* HOW TO COMPLETE THIS TASK *
Without the pictures, give the entries below again exactly as written.

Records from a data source
* * *
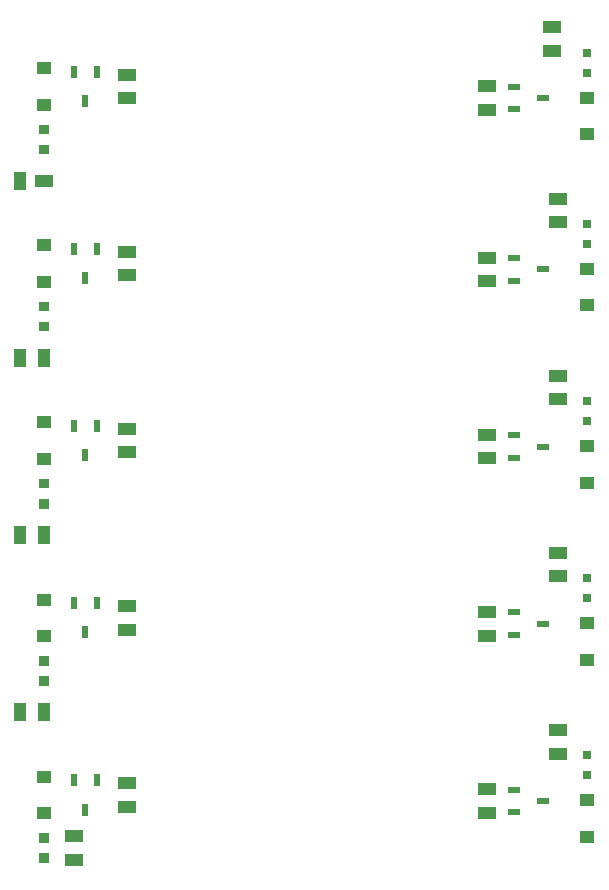
<source format=gtp>
G04 Layer: TopPasteMaskLayer*
G04 EasyEDA v6.4.25, 2022-01-30T06:19:27+11:00*
G04 a67cddfb3fce44daa9051d46cbbcc19f,10*
G04 Gerber Generator version 0.2*
G04 Scale: 100 percent, Rotated: No, Reflected: No *
G04 Dimensions in millimeters *
G04 leading zeros omitted , absolute positions ,4 integer and 5 decimal *
%FSLAX45Y45*%
%MOMM*%

%ADD16R,0.6000X1.0700*%
%ADD17R,1.0700X0.6000*%
%ADD18R,0.8000X0.8000*%
%ADD19R,1.2000X1.0000*%
%ADD20R,1.0000X1.5500*%
%ADD21R,1.5500X1.0000*%

%LPD*%
D16*
G01*
X2144996Y7223508D03*
G01*
X1955004Y7223508D03*
G01*
X2050000Y6976493D03*
G01*
X2144996Y5723506D03*
G01*
X1955004Y5723506D03*
G01*
X2050000Y5476491D03*
G01*
X2144996Y4223506D03*
G01*
X1955004Y4223506D03*
G01*
X2050000Y3976491D03*
G01*
X2144996Y2723507D03*
G01*
X1955004Y2723507D03*
G01*
X2050000Y2476492D03*
G01*
X2144996Y1223507D03*
G01*
X1955004Y1223507D03*
G01*
X2050000Y976492D03*
D17*
G01*
X5676493Y7094997D03*
G01*
X5676493Y6905005D03*
G01*
X5923508Y7000001D03*
G01*
X5676493Y5644995D03*
G01*
X5676493Y5455003D03*
G01*
X5923508Y5549999D03*
G01*
X5676493Y4144995D03*
G01*
X5676493Y3955003D03*
G01*
X5923508Y4049999D03*
G01*
X5676493Y2644995D03*
G01*
X5676493Y2455003D03*
G01*
X5923508Y2549999D03*
G01*
X5676493Y1144996D03*
G01*
X5676493Y955004D03*
G01*
X5923508Y1050000D03*
G36*
X1659999Y6604909D02*
G01*
X1739999Y6604909D01*
X1739999Y6524909D01*
X1659999Y6524909D01*
G37*
G36*
X1659999Y6775089D02*
G01*
X1739999Y6775089D01*
X1739999Y6695089D01*
X1659999Y6695089D01*
G37*
D19*
G01*
X1699988Y6945005D03*
G01*
X1699988Y7254986D03*
G01*
X1700011Y5445003D03*
G01*
X1700011Y5754984D03*
G01*
X1700009Y3945003D03*
G01*
X1700009Y4254985D03*
G01*
X1700004Y2445004D03*
G01*
X1700004Y2754985D03*
G01*
X1699996Y945006D03*
G01*
X1699996Y1254988D03*
G01*
X6299989Y7004979D03*
G01*
X6299989Y6694998D03*
G01*
X6300012Y5554979D03*
G01*
X6300012Y5244998D03*
G01*
X6300010Y4054980D03*
G01*
X6300010Y3744998D03*
G01*
X6300005Y2554980D03*
G01*
X6300005Y2244999D03*
G01*
X6300002Y1054981D03*
G01*
X6300002Y744999D03*
G36*
X1659999Y5104909D02*
G01*
X1739999Y5104909D01*
X1739999Y5024909D01*
X1659999Y5024909D01*
G37*
G36*
X1659999Y5275089D02*
G01*
X1739999Y5275089D01*
X1739999Y5195089D01*
X1659999Y5195089D01*
G37*
G36*
X1659999Y3604910D02*
G01*
X1739999Y3604910D01*
X1739999Y3524910D01*
X1659999Y3524910D01*
G37*
G36*
X1659999Y3775090D02*
G01*
X1739999Y3775090D01*
X1739999Y3695090D01*
X1659999Y3695090D01*
G37*
G36*
X1659999Y2104910D02*
G01*
X1739999Y2104910D01*
X1739999Y2024910D01*
X1659999Y2024910D01*
G37*
G36*
X1659999Y2275090D02*
G01*
X1739999Y2275090D01*
X1739999Y2195090D01*
X1659999Y2195090D01*
G37*
G36*
X1659999Y604911D02*
G01*
X1739999Y604911D01*
X1739999Y524911D01*
X1659999Y524911D01*
G37*
G36*
X1659999Y775091D02*
G01*
X1739999Y775091D01*
X1739999Y695091D01*
X1659999Y695091D01*
G37*
D18*
G01*
X6299987Y7385100D03*
G01*
X6299987Y7214920D03*
G01*
X6299989Y5935101D03*
G01*
X6299989Y5764921D03*
G01*
X6299992Y4435099D03*
G01*
X6299992Y4264919D03*
G01*
X6299995Y2935099D03*
G01*
X6299995Y2764919D03*
G01*
X6300000Y1435100D03*
G01*
X6300000Y1264920D03*
D20*
G01*
X1500004Y4800010D03*
G01*
X1700004Y4800010D03*
D21*
G01*
X2400005Y5700008D03*
G01*
X2400005Y5500009D03*
D20*
G01*
X1500004Y3300008D03*
G01*
X1700004Y3300008D03*
D21*
G01*
X2400005Y4200006D03*
G01*
X2400005Y4000007D03*
D20*
G01*
X1500004Y1800004D03*
G01*
X1700004Y1800004D03*
D21*
G01*
X2400005Y2700004D03*
G01*
X2400005Y2500005D03*
G01*
X1950001Y749995D03*
G01*
X1950001Y549996D03*
G01*
X2400005Y1200002D03*
G01*
X2400005Y1000003D03*
G01*
X5999988Y7600010D03*
G01*
X5999988Y7400010D03*
G01*
X5449989Y7099988D03*
G01*
X5449989Y6899988D03*
G01*
X6049990Y6150010D03*
G01*
X6049990Y5950010D03*
G01*
X5449989Y5649988D03*
G01*
X5449989Y5449989D03*
G01*
X6049992Y4650011D03*
G01*
X6049992Y4450011D03*
G01*
X5449989Y4149991D03*
G01*
X5449989Y3949992D03*
G01*
X6049995Y3150008D03*
G01*
X6049995Y2950009D03*
G01*
X5449989Y2649994D03*
G01*
X5449989Y2449995D03*
G01*
X6050000Y1650009D03*
G01*
X6050000Y1450009D03*
G01*
X5449989Y1149997D03*
G01*
X5449989Y949998D03*
D20*
G01*
X1499999Y6300000D03*
D21*
G01*
X1699999Y6300000D03*
G01*
X2400000Y7200000D03*
G01*
X2400000Y7000001D03*
M02*

</source>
* * *
* EXERCISE SOLUTION *
<source format=gtp>
G04 Layer: TopPasteMaskLayer*
G04 EasyEDA v6.4.25, 2022-01-30T06:19:27+11:00*
G04 a67cddfb3fce44daa9051d46cbbcc19f,10*
G04 Gerber Generator version 0.2*
G04 Scale: 100 percent, Rotated: No, Reflected: No *
G04 Dimensions in millimeters *
G04 leading zeros omitted , absolute positions ,4 integer and 5 decimal *
%FSLAX45Y45*%
%MOMM*%

%ADD16R,0.6000X1.0700*%
%ADD17R,1.0700X0.6000*%
%ADD18R,0.8000X0.8000*%
%ADD19R,1.2000X1.0000*%
%ADD20R,1.0000X1.5500*%
%ADD21R,1.5500X1.0000*%

%LPD*%
D16*
G01*
X2144996Y7223508D03*
G01*
X1955004Y7223508D03*
G01*
X2050000Y6976493D03*
G01*
X2144996Y5723506D03*
G01*
X1955004Y5723506D03*
G01*
X2050000Y5476491D03*
G01*
X2144996Y4223506D03*
G01*
X1955004Y4223506D03*
G01*
X2050000Y3976491D03*
G01*
X2144996Y2723507D03*
G01*
X1955004Y2723507D03*
G01*
X2050000Y2476492D03*
G01*
X2144996Y1223507D03*
G01*
X1955004Y1223507D03*
G01*
X2050000Y976492D03*
D17*
G01*
X5676493Y7094997D03*
G01*
X5676493Y6905005D03*
G01*
X5923508Y7000001D03*
G01*
X5676493Y5644995D03*
G01*
X5676493Y5455003D03*
G01*
X5923508Y5549999D03*
G01*
X5676493Y4144995D03*
G01*
X5676493Y3955003D03*
G01*
X5923508Y4049999D03*
G01*
X5676493Y2644995D03*
G01*
X5676493Y2455003D03*
G01*
X5923508Y2549999D03*
G01*
X5676493Y1144996D03*
G01*
X5676493Y955004D03*
G01*
X5923508Y1050000D03*
G36*
X1659999Y6604909D02*
G01*
X1739999Y6604909D01*
X1739999Y6524909D01*
X1659999Y6524909D01*
G37*
G36*
X1659999Y6775089D02*
G01*
X1739999Y6775089D01*
X1739999Y6695089D01*
X1659999Y6695089D01*
G37*
D19*
G01*
X1699988Y6945005D03*
G01*
X1699988Y7254986D03*
G01*
X1700011Y5445003D03*
G01*
X1700011Y5754984D03*
G01*
X1700009Y3945003D03*
G01*
X1700009Y4254985D03*
G01*
X1700004Y2445004D03*
G01*
X1700004Y2754985D03*
G01*
X1699996Y945006D03*
G01*
X1699996Y1254988D03*
G01*
X6299989Y7004979D03*
G01*
X6299989Y6694998D03*
G01*
X6300012Y5554979D03*
G01*
X6300012Y5244998D03*
G01*
X6300010Y4054980D03*
G01*
X6300010Y3744998D03*
G01*
X6300005Y2554980D03*
G01*
X6300005Y2244999D03*
G01*
X6300002Y1054981D03*
G01*
X6300002Y744999D03*
G36*
X1659999Y5104909D02*
G01*
X1739999Y5104909D01*
X1739999Y5024909D01*
X1659999Y5024909D01*
G37*
G36*
X1659999Y5275089D02*
G01*
X1739999Y5275089D01*
X1739999Y5195089D01*
X1659999Y5195089D01*
G37*
G36*
X1659999Y3604910D02*
G01*
X1739999Y3604910D01*
X1739999Y3524910D01*
X1659999Y3524910D01*
G37*
G36*
X1659999Y3775090D02*
G01*
X1739999Y3775090D01*
X1739999Y3695090D01*
X1659999Y3695090D01*
G37*
G36*
X1659999Y2104910D02*
G01*
X1739999Y2104910D01*
X1739999Y2024910D01*
X1659999Y2024910D01*
G37*
G36*
X1659999Y2275090D02*
G01*
X1739999Y2275090D01*
X1739999Y2195090D01*
X1659999Y2195090D01*
G37*
G36*
X1659999Y604911D02*
G01*
X1739999Y604911D01*
X1739999Y524911D01*
X1659999Y524911D01*
G37*
G36*
X1659999Y775091D02*
G01*
X1739999Y775091D01*
X1739999Y695091D01*
X1659999Y695091D01*
G37*
D18*
G01*
X6299987Y7385100D03*
G01*
X6299987Y7214920D03*
G01*
X6299989Y5935101D03*
G01*
X6299989Y5764921D03*
G01*
X6299992Y4435099D03*
G01*
X6299992Y4264919D03*
G01*
X6299995Y2935099D03*
G01*
X6299995Y2764919D03*
G01*
X6300000Y1435100D03*
G01*
X6300000Y1264920D03*
D20*
G01*
X1500004Y4800010D03*
G01*
X1700004Y4800010D03*
D21*
G01*
X2400005Y5700008D03*
G01*
X2400005Y5500009D03*
D20*
G01*
X1500004Y3300008D03*
G01*
X1700004Y3300008D03*
D21*
G01*
X2400005Y4200006D03*
G01*
X2400005Y4000007D03*
D20*
G01*
X1500004Y1800004D03*
G01*
X1700004Y1800004D03*
D21*
G01*
X2400005Y2700004D03*
G01*
X2400005Y2500005D03*
G01*
X1950001Y749995D03*
G01*
X1950001Y549996D03*
G01*
X2400005Y1200002D03*
G01*
X2400005Y1000003D03*
G01*
X5999988Y7600010D03*
G01*
X5999988Y7400010D03*
G01*
X5449989Y7099988D03*
G01*
X5449989Y6899988D03*
G01*
X6049990Y6150010D03*
G01*
X6049990Y5950010D03*
G01*
X5449989Y5649988D03*
G01*
X5449989Y5449989D03*
G01*
X6049992Y4650011D03*
G01*
X6049992Y4450011D03*
G01*
X5449989Y4149991D03*
G01*
X5449989Y3949992D03*
G01*
X6049995Y3150008D03*
G01*
X6049995Y2950009D03*
G01*
X5449989Y2649994D03*
G01*
X5449989Y2449995D03*
G01*
X6050000Y1650009D03*
G01*
X6050000Y1450009D03*
G01*
X5449989Y1149997D03*
G01*
X5449989Y949998D03*
D20*
G01*
X1499999Y6300000D03*
D21*
G01*
X1699999Y6300000D03*
G01*
X2400000Y7200000D03*
G01*
X2400000Y7000001D03*
M02*

</source>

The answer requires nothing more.